Puddleglum, the Marshwiggle from Narnia whose glass is always half-empty and has a leak, is nonetheless a voice of faith in the midst of despair:

“Don’t you mind,” said Puddleglum. “There are no accidents. Our guide is Aslan; and he was there when the giant king caused the letters to be cut, and he knew already all things that would come of them; including this.”

[Illustration by Daniel C. Fergus]

Perhaps during this Great Lent, the main lesson I am to learn, yet again, is to be thankful in all things. My hubby and I mostly work from home, and thus the coronavirus has not radically altered our daily schedules. Still, in addition to worry, I have more empty time now. More family time. More quiet.

We must not be distressed by anything that happens to us, even if it affects our present weaknesses. For although we don’t know why everything that happens to us is sent by God as a blessing, we should be convinced that everything that happens to us is for our good. — St. Basil the Great

This—my challenge, my difficulty—is not a mere accident.

2 comments:

  1. Through personal experience, I can affirm your title and St. Isaac’s quote at the beginning of this article. Thirty-four years ago, I was a young and zealous born-again Christian, but I felt that my boring life of a day job (actually, the night shift), wife and two children was far too normal for a servant of God. One night I went off on my own and prayed with great fervor: “God, use me or take me home!”

    Within a week or so, I was in the hospital with a broken neck. It was a freak thing, a sledding accident. Perhaps just as freaky was the fact that I survived pretty much unscathed — yes, I spent time in traction and ultimately underwent a bone fusion operation, but I’ve since lived a normal life with little or any after-effects. Also amazing, I’d just signed up for health insurance merely four days before the accident, so most of the medical expenses were covered.

    People at church asked, “What do you think God is telling you through this experience?” I had no clue and for years that question haunted me. Gradually the answer seemed to settle in my mind: “BE CAREFUL WHAT YOU PRAY FOR.”

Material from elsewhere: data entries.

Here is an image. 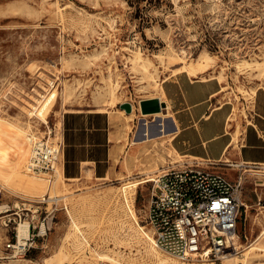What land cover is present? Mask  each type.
Returning <instances> with one entry per match:
<instances>
[{
    "label": "rangeland",
    "instance_id": "rangeland-1",
    "mask_svg": "<svg viewBox=\"0 0 264 264\" xmlns=\"http://www.w3.org/2000/svg\"><path fill=\"white\" fill-rule=\"evenodd\" d=\"M263 61L264 0H0V211L47 223L46 235L20 259L0 264H151L131 228L154 243L145 222L149 181L172 169L174 157L169 138L152 134L142 142L145 123L155 131L159 121L141 114L139 103L157 96L160 81L185 64L195 69L191 78L220 83L231 117H244L243 106L264 81ZM36 100L38 113L28 115ZM81 108L105 111L121 126L114 136L125 144L119 160L114 156L117 168L75 186L66 184L61 157L47 174L21 168L16 149L25 150L30 137L60 142V116ZM240 166L201 168L241 177L235 264L264 231V171ZM256 243L264 246V235ZM246 264H264V250L250 251Z\"/></svg>",
    "mask_w": 264,
    "mask_h": 264
},
{
    "label": "crops",
    "instance_id": "crops-1",
    "mask_svg": "<svg viewBox=\"0 0 264 264\" xmlns=\"http://www.w3.org/2000/svg\"><path fill=\"white\" fill-rule=\"evenodd\" d=\"M221 93V85L214 79L179 73L160 81L162 111L170 113L163 121L169 138L167 148L174 157L169 168H205L222 163L264 171V81L249 105L243 106L245 116L239 115L238 119L231 118L232 104ZM120 131L121 126L111 122L105 111L81 108L63 112L60 142L66 184L75 186L104 179L112 168H117L120 148L125 147L121 137L114 140Z\"/></svg>",
    "mask_w": 264,
    "mask_h": 264
},
{
    "label": "built area",
    "instance_id": "built-area-1",
    "mask_svg": "<svg viewBox=\"0 0 264 264\" xmlns=\"http://www.w3.org/2000/svg\"><path fill=\"white\" fill-rule=\"evenodd\" d=\"M62 156L61 142L34 140L27 170L47 174ZM151 190L145 222L151 228L156 248L178 261L215 262L236 253L240 217L241 177L197 167L168 169L150 181ZM3 216L5 237H0V260H17L47 232L43 219L39 225L27 223V236L18 237L17 228L24 223L16 210ZM23 215V214H22ZM8 234V237H6Z\"/></svg>",
    "mask_w": 264,
    "mask_h": 264
},
{
    "label": "bare ground",
    "instance_id": "bare-ground-1",
    "mask_svg": "<svg viewBox=\"0 0 264 264\" xmlns=\"http://www.w3.org/2000/svg\"><path fill=\"white\" fill-rule=\"evenodd\" d=\"M137 58H139V57L137 56ZM262 65H264V61L262 62ZM204 68H205V65H204V63H202L196 70H198V72L201 73L204 71ZM177 72L178 73H185L189 77L195 75V69H193L189 66H186L185 64L181 65L177 69ZM219 79H222V77L219 76ZM159 88H160V86H159ZM159 88H157V92L159 91ZM252 93L254 94V91ZM44 97H45L44 95L41 96V99L44 100ZM154 98L158 99L159 102L162 101V98L159 96V94L157 96H155ZM40 105H41V101L36 100V106L31 105L30 110H32V111H30L28 113V115H31L32 113H34V114L38 113ZM144 116H146V115H144ZM153 116L155 119L162 122L161 126H160L161 129H156L154 131L149 127L148 124L145 123L144 126H146V128L143 130V132H142L143 134L141 135V136H144L145 138H144V140L142 139V142L150 141L151 140L150 137H152L153 135H155L157 138H166L167 137V134H165V124L163 121H164V118L166 119V117L170 116V113L168 111L166 113L158 112V113H154ZM35 139L36 138H31V137L26 139L25 150H24L23 145H20L19 148L16 149L15 159H16L17 163L20 164L21 168L22 167L24 168L28 164V159L31 155V146L34 143ZM132 144H134V143H132ZM229 166H234V164H230ZM236 166H238V165H236ZM54 172L57 173V175L60 174L57 169H55ZM20 174L21 175L25 174V171L23 170L22 172H20ZM3 211H0V213H2ZM75 225L76 224H74V222H73V226H75ZM76 227H77V225H76ZM131 229L134 231L133 232L134 236L138 237V242L142 246V248L144 249V253L146 254V256L150 259L151 264H180V263L176 262L175 261L176 259L173 258L171 255L170 256L166 255L165 257H161L160 254L158 253V251L156 250V247L154 245L155 243H152L150 236H148L145 232L140 231L139 229L135 228V226L132 227ZM17 232H18V237L20 239L26 238V236H27V224L26 223L19 224V226L17 228ZM139 233L141 234L140 236H139ZM263 235H264V231H262L250 244H248L245 247L244 253L242 254L244 257L242 264L247 263L248 255H249L250 251H253V250H262L263 251L264 250V246L257 245V243H256L260 240V238ZM238 242H240V241H238ZM237 253L238 252L228 254V255H224V256H222L221 261L224 264H235V262H236L235 256ZM96 256H97V258H102V257L106 258V256H104L102 254H98V253H96Z\"/></svg>",
    "mask_w": 264,
    "mask_h": 264
},
{
    "label": "water",
    "instance_id": "water-1",
    "mask_svg": "<svg viewBox=\"0 0 264 264\" xmlns=\"http://www.w3.org/2000/svg\"><path fill=\"white\" fill-rule=\"evenodd\" d=\"M139 108L141 114H148V113H157L162 108H164V105L158 101V99H148L143 100L139 103ZM123 109L126 112L130 111V106L126 104ZM158 126H160V123H158Z\"/></svg>",
    "mask_w": 264,
    "mask_h": 264
}]
</instances>
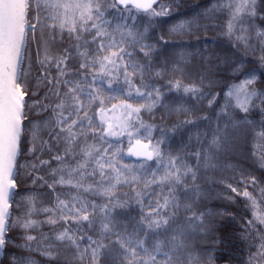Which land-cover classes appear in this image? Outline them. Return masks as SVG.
Instances as JSON below:
<instances>
[{"label":"snow or ice","instance_id":"obj_1","mask_svg":"<svg viewBox=\"0 0 264 264\" xmlns=\"http://www.w3.org/2000/svg\"><path fill=\"white\" fill-rule=\"evenodd\" d=\"M179 3L0 0V264H264V0Z\"/></svg>","mask_w":264,"mask_h":264},{"label":"trees","instance_id":"obj_2","mask_svg":"<svg viewBox=\"0 0 264 264\" xmlns=\"http://www.w3.org/2000/svg\"><path fill=\"white\" fill-rule=\"evenodd\" d=\"M210 3V0H180L179 8L175 10L174 15L170 18H165L166 22L163 24L156 25L157 35H162L172 27H174L177 23H180L186 19L197 20L199 24L203 25L206 23L203 19L200 18V13L203 12L206 6ZM193 34L188 35L187 33L182 35H177L175 33L168 35L166 38L174 43L183 45V49L195 52L197 50H203L207 47L208 50L215 52L220 56L231 55V46L228 41L224 38L223 34L220 32L219 28H210L205 31L203 28L197 30L194 26L190 29ZM35 46L33 45V48ZM182 49L170 48V51L174 53H179ZM234 82V81H230ZM203 114V113H200ZM182 118V117H181ZM177 143L180 142V138L177 137ZM252 143L250 142L247 146L243 147L236 155L239 160H246L247 162L243 164L244 167H249L252 163L251 159L248 157V153L252 150ZM233 163L237 162L236 160L231 161ZM260 175V172L256 173ZM236 208L240 209L237 213V221L241 215H245L243 208L244 205L240 202H237ZM43 231L47 233L49 231L48 228H44ZM36 259H40V257H36ZM214 264H224L223 260H217ZM232 264H240L238 260L232 262Z\"/></svg>","mask_w":264,"mask_h":264}]
</instances>
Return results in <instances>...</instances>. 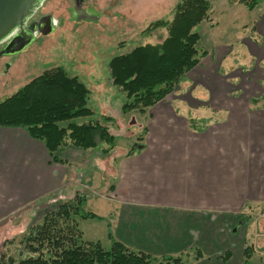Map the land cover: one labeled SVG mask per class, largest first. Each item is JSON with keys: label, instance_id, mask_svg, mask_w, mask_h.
I'll list each match as a JSON object with an SVG mask.
<instances>
[{"label": "crops", "instance_id": "1", "mask_svg": "<svg viewBox=\"0 0 264 264\" xmlns=\"http://www.w3.org/2000/svg\"><path fill=\"white\" fill-rule=\"evenodd\" d=\"M210 60L146 110L141 148L131 154L118 144L102 155V146L89 152L65 146L57 153L63 162L55 163L23 129L0 127V221L55 191L75 194L69 170L81 151L92 153L94 171L112 170L108 188L97 194L107 206L96 215L110 242L154 258L179 256L183 264L264 257V86L246 101L231 100L236 95L218 88ZM252 96L260 97L256 105Z\"/></svg>", "mask_w": 264, "mask_h": 264}, {"label": "rangeland", "instance_id": "2", "mask_svg": "<svg viewBox=\"0 0 264 264\" xmlns=\"http://www.w3.org/2000/svg\"><path fill=\"white\" fill-rule=\"evenodd\" d=\"M70 1L45 0L37 14L50 12L56 20L55 30L46 35L38 34L37 40L20 52L0 57V101L43 72L61 67L86 85L89 89L87 106L93 112L91 118L108 124L115 136L114 148L118 144L127 154L142 139L145 127L141 122H146V111L122 113L124 96L111 83L108 62L113 56L127 53L136 46L161 43L168 35V26H149L156 21L167 25L172 22L180 0H119L114 6L108 4L109 0H89L86 6L95 12H88L82 18L76 16V8ZM258 1L249 11L247 6L252 0H208V15L196 26L197 47L205 52L199 63L202 61L204 68L212 57V67L218 68L215 75L221 82H217L218 88L222 85L227 93L231 91L236 95L231 98L234 101L242 98L246 101L249 95L264 86V81L260 80L264 76V0ZM195 67L187 74L195 76L199 69L195 70ZM206 85H209L207 80ZM187 86V83L181 84L180 92ZM257 97L250 100L251 104L256 105L254 99ZM260 100L259 104L264 103ZM107 116L112 120L106 122ZM87 120L88 117L77 118L74 122ZM79 152L83 155L81 160L69 170V178L77 186L74 193L85 195L83 210L101 214L108 201L97 194L108 188L112 170L105 164L104 169L94 171L89 164L92 153ZM91 152L97 157L99 151ZM65 190L63 193L68 189ZM75 194L67 197L61 191H55L48 198L40 197L24 204L1 220L0 257L4 260L16 258L28 228L40 223L44 213L55 209L60 202L72 200ZM261 215L264 217V209ZM77 226L84 240L99 242L102 247L109 248L111 242L106 235L110 231H106L102 221L80 218ZM110 230L113 233V229ZM249 261L248 264H264V257L251 256Z\"/></svg>", "mask_w": 264, "mask_h": 264}, {"label": "trees", "instance_id": "3", "mask_svg": "<svg viewBox=\"0 0 264 264\" xmlns=\"http://www.w3.org/2000/svg\"><path fill=\"white\" fill-rule=\"evenodd\" d=\"M258 2L252 0L247 8L253 9ZM209 9L208 0H180L172 22L167 25L156 21L149 26H168V35L161 43L139 45L109 60L111 83L124 96L122 113H144L171 93L199 63L204 51L197 47L196 26L207 17ZM88 95L89 89L76 76L61 67L49 69L0 101V127L23 129L30 138L43 143L55 163L63 162L57 153L65 146L83 151L102 146L100 153L107 154L114 148L115 136L108 124L91 118ZM84 117L88 120L74 122ZM193 121L190 125L194 128ZM134 148L127 154L141 146L135 144ZM85 199L84 194L77 193L72 200L45 212L40 223L28 228L17 257L4 260L1 256L0 264H183L179 256L156 259L111 237L107 249L99 242L84 240L77 220L100 218L83 210Z\"/></svg>", "mask_w": 264, "mask_h": 264}, {"label": "water", "instance_id": "4", "mask_svg": "<svg viewBox=\"0 0 264 264\" xmlns=\"http://www.w3.org/2000/svg\"><path fill=\"white\" fill-rule=\"evenodd\" d=\"M42 0H0V41L5 39L13 30L20 29L27 17L39 5ZM52 28L44 33H49ZM31 31V30H29ZM23 33V32H22ZM22 33L18 32L0 51V56L10 55L20 52L32 43L33 36L27 34L22 37ZM25 34V33H24Z\"/></svg>", "mask_w": 264, "mask_h": 264}, {"label": "flooded vegetation", "instance_id": "5", "mask_svg": "<svg viewBox=\"0 0 264 264\" xmlns=\"http://www.w3.org/2000/svg\"><path fill=\"white\" fill-rule=\"evenodd\" d=\"M45 0H42L39 5L32 11L31 15L26 18V20L23 23L22 26V31L20 29H15L13 30L5 39L0 41V51L3 49V47L8 43L10 38H12L14 35H16L18 32H23L22 37L25 38L24 36L26 33L31 34L33 36L32 43L37 40V35L38 34H43L46 35L48 33H44L45 31H48L49 28H52V30L49 32H53L56 27V20L54 17L51 15L50 12L42 13V14H37L39 8L41 7V4ZM72 6L76 8V16L79 18H82L86 16L89 13L93 12L94 10L88 9L89 6H86V4L89 2V0H71ZM119 2V0H109L108 4H113L116 5ZM107 11V10H106ZM95 12V11H94ZM31 30V31H29ZM25 33V34H24ZM31 43V44H32ZM4 56H9V55H2ZM1 57V56H0Z\"/></svg>", "mask_w": 264, "mask_h": 264}]
</instances>
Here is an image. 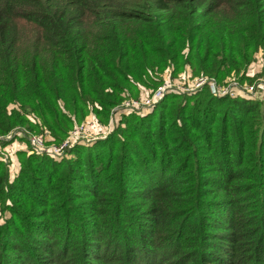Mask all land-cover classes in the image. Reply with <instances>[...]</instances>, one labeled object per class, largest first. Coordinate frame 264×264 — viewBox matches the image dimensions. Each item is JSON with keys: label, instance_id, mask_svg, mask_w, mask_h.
<instances>
[{"label": "trees", "instance_id": "trees-1", "mask_svg": "<svg viewBox=\"0 0 264 264\" xmlns=\"http://www.w3.org/2000/svg\"><path fill=\"white\" fill-rule=\"evenodd\" d=\"M259 55L264 0H0V136L62 144L152 76ZM67 153L0 161V264H264V101L167 95Z\"/></svg>", "mask_w": 264, "mask_h": 264}, {"label": "rangeland", "instance_id": "rangeland-1", "mask_svg": "<svg viewBox=\"0 0 264 264\" xmlns=\"http://www.w3.org/2000/svg\"><path fill=\"white\" fill-rule=\"evenodd\" d=\"M171 71H166L163 75H161V79L160 77L151 75L152 77H154L153 79L154 81L148 79L147 81L148 83L146 86H139L140 95L138 96V98L132 97L131 96L132 93L128 91L127 92L128 99L124 98L123 102H121V104L118 107H116L115 109H112V112L109 118L104 119V118H101L95 115L94 113H91L89 116L85 117L80 122L76 123L75 127L70 131L69 135L62 139L63 140L62 144L69 141L71 144V147H73L76 144L85 145V144L94 142L98 139H105L116 130V128L121 123L122 117L126 115V114L121 113V109L125 103L132 102V101H138L139 99L141 98L144 99L147 96H149V98H153L157 90L160 87H163L168 82H172V83L175 82L177 83V87L181 88L184 85H191L192 83H194V81L198 77H200V76L194 75L193 72L189 68H186V70L183 69L177 74L172 73ZM247 74H248L247 79H242L241 77H239L237 80L240 83H243L246 80L251 83L254 82L255 80H262L264 82V59H262V56L259 55L256 62L253 63L248 68ZM174 95H180V94H174ZM163 99L159 100L156 106ZM172 103L174 102H170L168 104H172ZM14 108L16 107L11 106L10 111ZM131 113L133 114L134 112H131ZM131 113H129L127 116H129ZM135 114H138V113H135ZM30 118L34 119L33 116L29 117L28 119ZM25 130H28V132H33L36 134L40 133L39 131L35 129L34 130L31 129L28 126V124H26L25 126H19L14 131V133L11 135L0 136V161L4 162V164H8V168L10 169L13 180L16 178L15 176H17L20 171V170L18 171V168L21 167L22 156L18 155V153L16 152L20 144L22 146H25V148H27V151H25L26 152L25 157L27 155L42 154L39 152L38 149L32 146V144L27 140V134ZM13 139H18L19 142H16L14 145L13 144L10 145ZM74 142L75 144L73 145ZM62 144H56V145L60 146ZM8 145L11 147H9ZM47 145H50V143L47 142ZM7 146L9 147L8 149L9 153L5 151ZM67 154L68 153L66 151V154L64 156L65 158L68 157Z\"/></svg>", "mask_w": 264, "mask_h": 264}, {"label": "built area", "instance_id": "built-area-1", "mask_svg": "<svg viewBox=\"0 0 264 264\" xmlns=\"http://www.w3.org/2000/svg\"><path fill=\"white\" fill-rule=\"evenodd\" d=\"M204 88H208L211 94L218 98L264 101V82L262 80H255L252 83L246 80L243 83H240L236 78H234L226 81L224 84H221L213 77L200 76L191 85H184L181 88L177 87V83L175 82H168L157 90L153 98H149V96H147L146 98H141L138 101L125 103L126 106L125 104L123 105L121 113L126 115L131 112L146 114L147 111L154 109L158 101L167 95H192ZM14 131L11 134H13ZM25 132L27 134V140L32 144V146L38 149L40 153L49 154L56 159L63 158L66 151L71 147L69 141L60 146L52 144L53 139L47 131L44 134H36L28 132V130H25ZM47 142L50 143V145H47ZM74 144L75 142L73 145Z\"/></svg>", "mask_w": 264, "mask_h": 264}, {"label": "crops", "instance_id": "crops-1", "mask_svg": "<svg viewBox=\"0 0 264 264\" xmlns=\"http://www.w3.org/2000/svg\"><path fill=\"white\" fill-rule=\"evenodd\" d=\"M16 142H19L18 139H13V140L11 141L10 145H12V144L14 145ZM17 144H18V143H17ZM18 145H19V144H18ZM20 145H21V144H20ZM20 145H19V148H18L17 151H16L17 153L27 151V148H25V146H22V145H21V147H20ZM8 146H9V145H8ZM8 146H7V148L5 149V151L9 153V150H8V149H9V147H11V146H9V147H8ZM19 170H20V168H18V171H19Z\"/></svg>", "mask_w": 264, "mask_h": 264}]
</instances>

    Perhaps God was saying to me, “I CAN take you home, you know; are you sure you want that?” I came ‘this close’ to it actually happening. I could have died on that hill, and the doctors were amazed when they saw my x-rays: “You should be paralyzed from the neck down and we don’t know why you’re not.” Perhaps as a mercy to my wife and children, my life was spared of my own brash stupidity. As St. Isaac said, I had a provident God and a watchful Guardian Who kept me through this odd event. Thank God, I’ve been kept ever since.

    As I age, I’m realizing that the time will come where God will seemingly abandon me to death — that day must come. But I pray and hope that I’ll use His grace to cling to Him in trust that He will see me through even that. In the mean time, I need to revisit that Narnia story.

    1. Wow! I am so glad you’re safe and well–and a bit wiser. 🙂 And the Narnia books are great comfort reading during this time. I think I’ll dive back into the series in the evenings.